Request: Copy every row below character for character, leaving out the lines that stand for pictures.

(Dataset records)
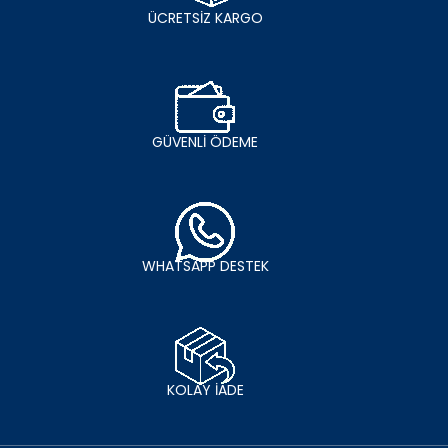
ÜCRETSİZ KARGO
GÜVENLİ ÖDEME
WHATSAPP DESTEK
KOLAY İADE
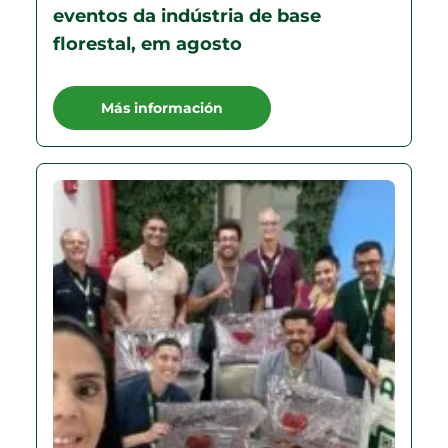
eventos da indústria de base
florestal, em agosto
Más información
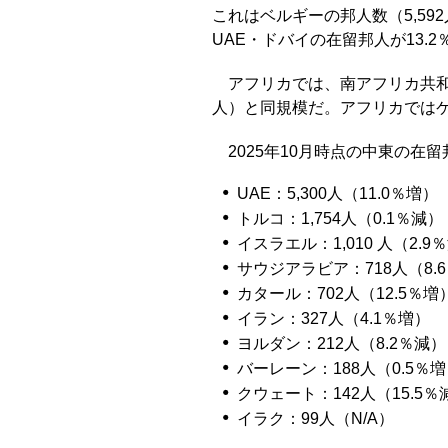
これはベルギーの邦人数（5,5
UAE・ドバイの在留邦人が13.2
アフリカでは、南アフリカ共和国
人）と同規模だ。アフリカでは
2025年10月時点の中東の
UAE：5,300人（11.0％増）
トルコ：1,754人（0.1％減）
イスラエル：1,010 人（2.9
サウジアラビア：718人（8.
カタール：702人（12.5％増
イラン：327人（4.1％増）
ヨルダン：212人（8.2％減）
バーレーン：188人（0.5％
クウェート：142人（15.5％
イラク：99人（N/A）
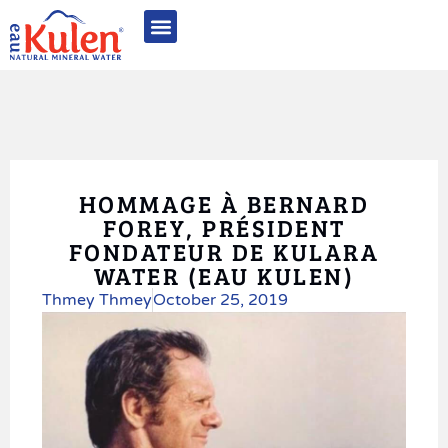
Quality Excellence
Sustainability & CSR
Awards & Recognition
Photo Gallery
HOMMAGE À BERNARD
FOREY, PRÉSIDENT
FONDATEUR DE KULARA
WATER (EAU KULEN)
Thmey Thmey
October 25, 2019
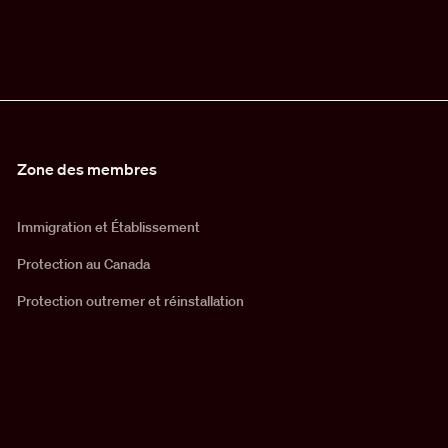
Zone des membres
Immigration et Établissement
Protection au Canada
Protection outremer et réinstallation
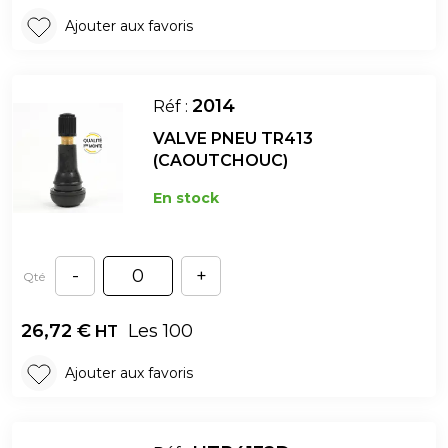
Ajouter aux favoris
2014
Réf :
VALVE PNEU TR413
(CAOUTCHOUC)
En stock
-
+
Qté
26,72
€
Les 100
HT
Ajouter aux favoris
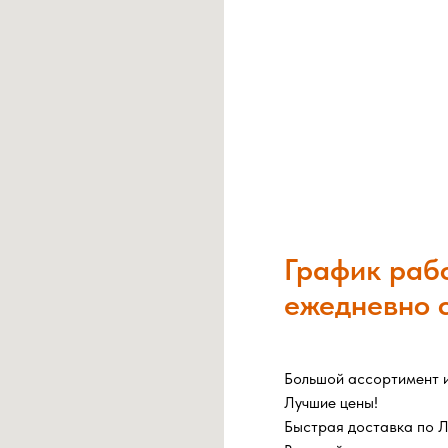
График раб
ежедневно с
Большой ассортимент и
Лучшие цены!
Быстрая доставка по Л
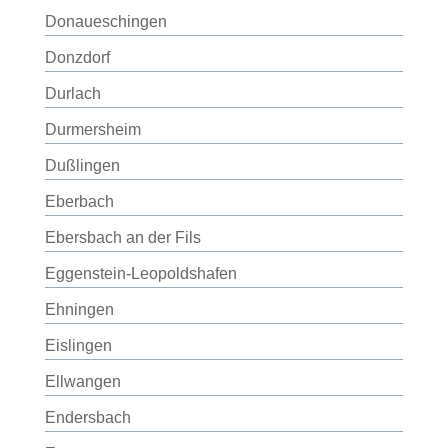
Donaueschingen
Donzdorf
Durlach
Durmersheim
Dußlingen
Eberbach
Ebersbach an der Fils
Eggenstein-Leopoldshafen
Ehningen
Eislingen
Ellwangen
Endersbach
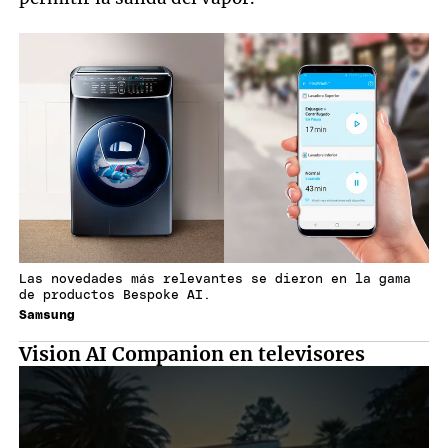
Las novedades más relevantes se dieron en la gama
de productos Bespoke AI.
Samsung
Vision AI Companion en televisores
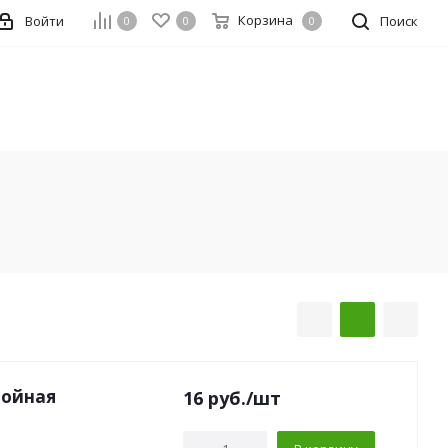
Корзина
Войти
Поиск
0
0
0
лойная
16
руб.
/шт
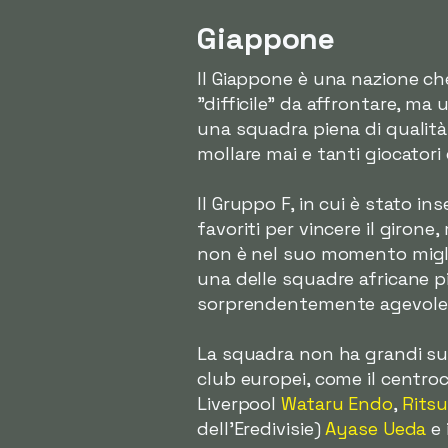
Giappone
Il Giappone è una nazione c
"difficile" da affrontare, ma
una squadra piena di qualità 
mollare mai e tanti giocator
Il Gruppo F, in cui è stato i
favoriti per vincere il giron
non è nel suo momento migli
una delle squadre africane pi
sorprendentemente agevole 
La squadra non ha grandi supe
club europei, come il centro
Liverpool
Wataru Endo
,
Rits
dell'Eredivisie)
Ayase Ueda
e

Your solution:
ÜCRETSİZ KARGO
GÜVENLİ ÖDEME
WHATSAPP DESTEK
KOLAY İADE
eventos da indústria de base
florestal, em agosto
Más información
これはベルギーの邦人数（5,5
UAE・ドバイの在留邦人が13.2
アフリカでは、南アフリカ共和国
人）と同規模だ。アフリカでは
2025年10月時点の中東の
UAE：5,300人（11.0％増）
トルコ：1,754人（0.1％減）
イスラエル：1,010 人（2.9
サウジアラビア：718人（8.
カタール：702人（12.5％増
イラン：327人（4.1％増）
ヨルダン：212人（8.2％減）
バーレーン：188人（0.5％
クウェート：142人（15.5％
イラク：99人（N/A）
Quality Excellence
Sustainability & CSR
Awards & Recognition
Photo Gallery
HOMMAGE À BERNARD
FOREY, PRÉSIDENT
FONDATEUR DE KULARA
WATER (EAU KULEN)
Thmey Thmey
October 25, 2019
Zone des membres
Immigration et Établissement
Protection au Canada
Protection outremer et réinstallation
Ajouter aux favoris
2014
Réf :
VALVE PNEU TR413
(CAOUTCHOUC)
En stock
-
+
Qté
26,72
€
Les 100
HT
Ajouter aux favoris
График раб
ежедневно с
Большой ассортимент и
Лучшие цены!
Быстрая доставка по Л
Donaueschingen
Donzdorf
Durlach
Durmersheim
Dußlingen
Eberbach
Ebersbach an der Fils
Eggenstein-Leopoldshafen
Ehningen
Eislingen
Ellwangen
Endersbach
Las novedades más relevantes se dieron en la gama
de productos Bespoke AI.
Samsung
Vision AI Companion en televisores
Корзина
Войти
Поиск
0
0
0
лойная
16
руб.
/шт
Giappone
Il Giappone è una nazione c
"difficile" da affrontare, ma
una squadra piena di qualità 
mollare mai e tanti giocator
Il Gruppo F, in cui è stato i
favoriti per vincere il giron
non è nel suo momento migli
una delle squadre africane pi
sorprendentemente agevole 
La squadra non ha grandi supe
club europei, come il centro
Liverpool
Wataru Endo
,
Rits
dell'Eredivisie)
Ayase Ueda
e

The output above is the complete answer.